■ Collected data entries

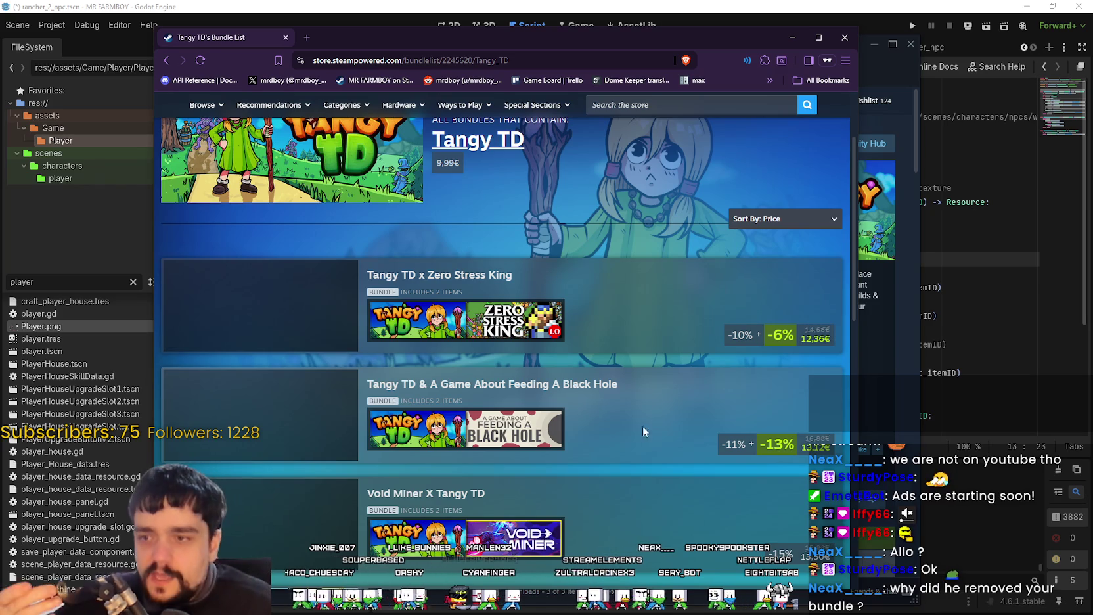
{"action": "mouse_move", "coordinate": [533, 421]}
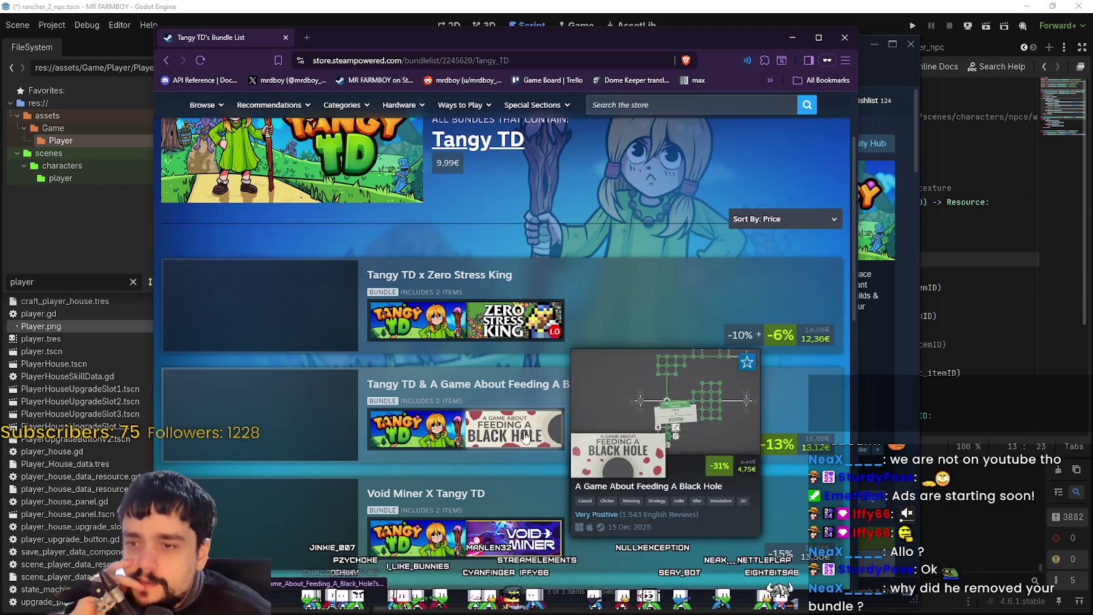
{"action": "mouse_move", "coordinate": [436, 436]}
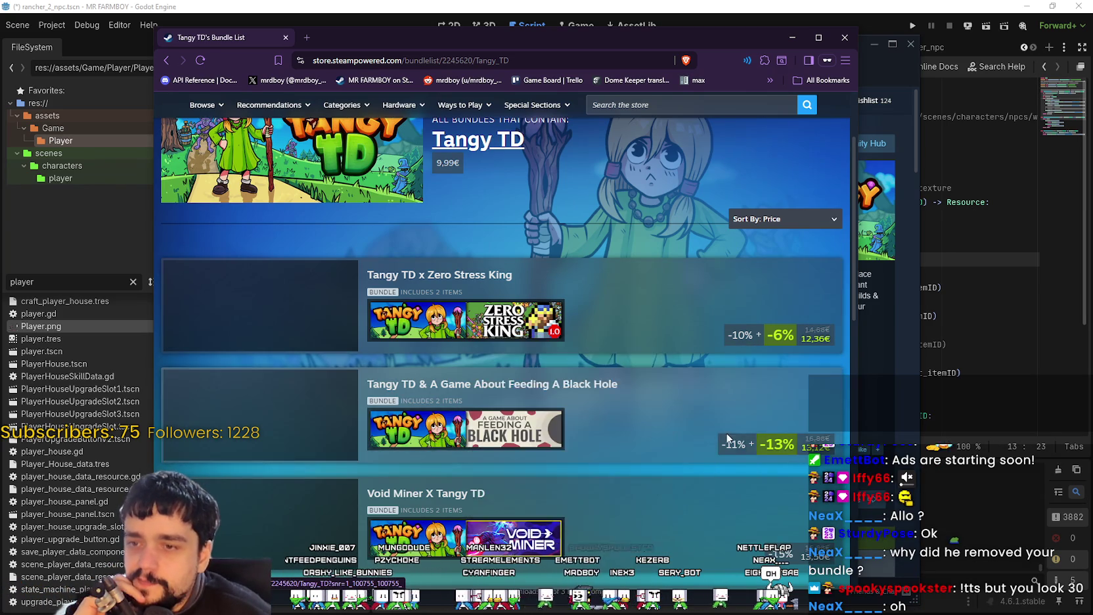
{"action": "scroll", "coordinate": [711, 429], "scroll_direction": "down", "scroll_amount": 3}
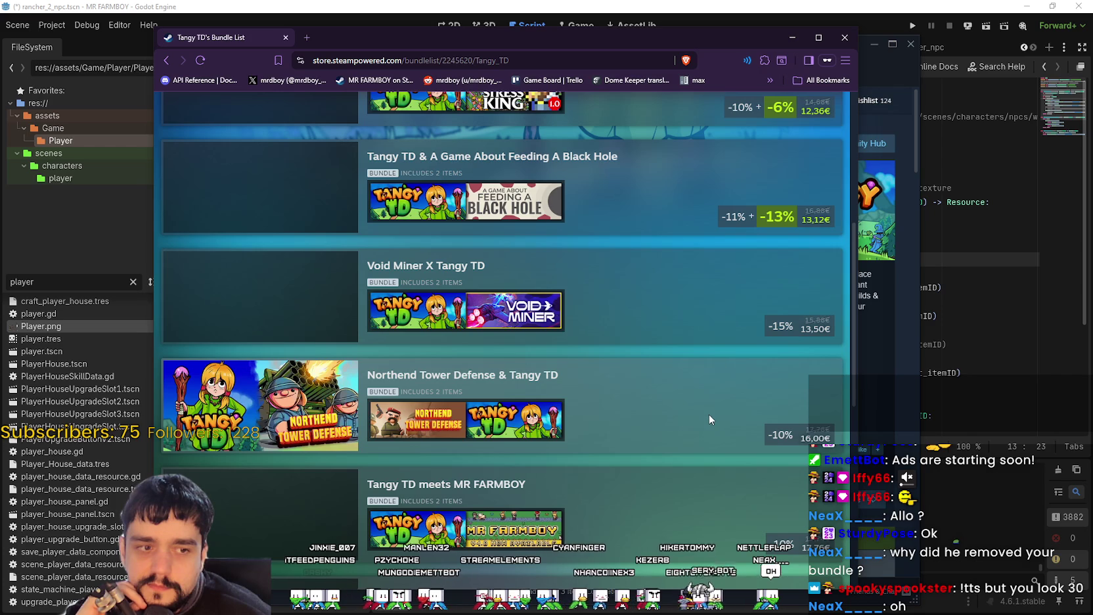
{"action": "scroll", "coordinate": [707, 415], "scroll_direction": "down", "scroll_amount": 1}
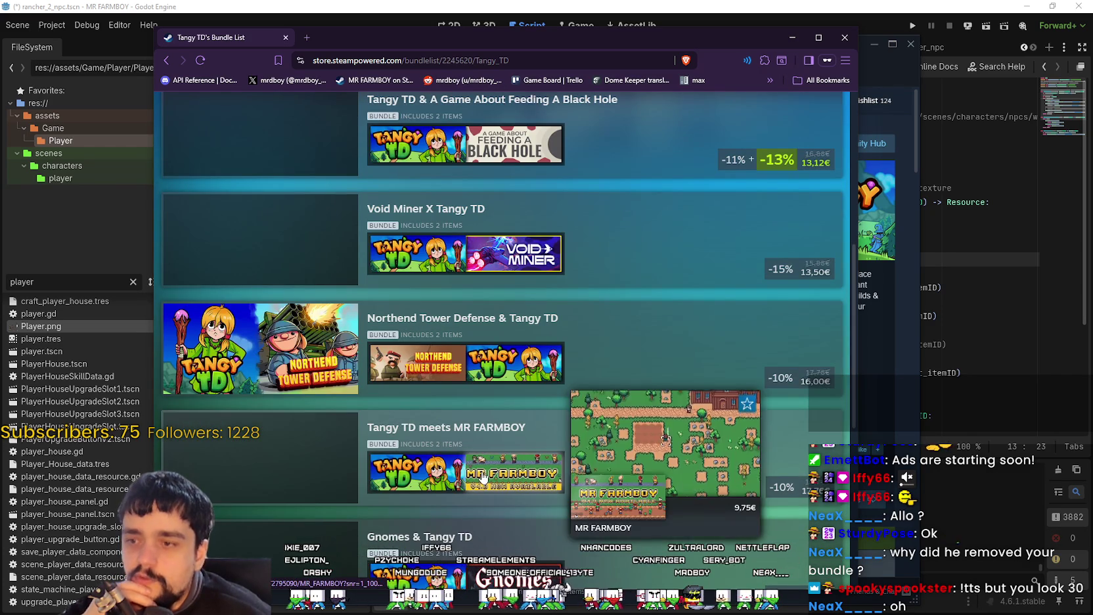
{"action": "mouse_move", "coordinate": [416, 475]}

■ TASK OBJECTIVE
Make a list of all lines in the data that contain "down".

■ TASK RESULT
{"action": "scroll", "coordinate": [711, 429], "scroll_direction": "down", "scroll_amount": 3}
{"action": "scroll", "coordinate": [707, 415], "scroll_direction": "down", "scroll_amount": 1}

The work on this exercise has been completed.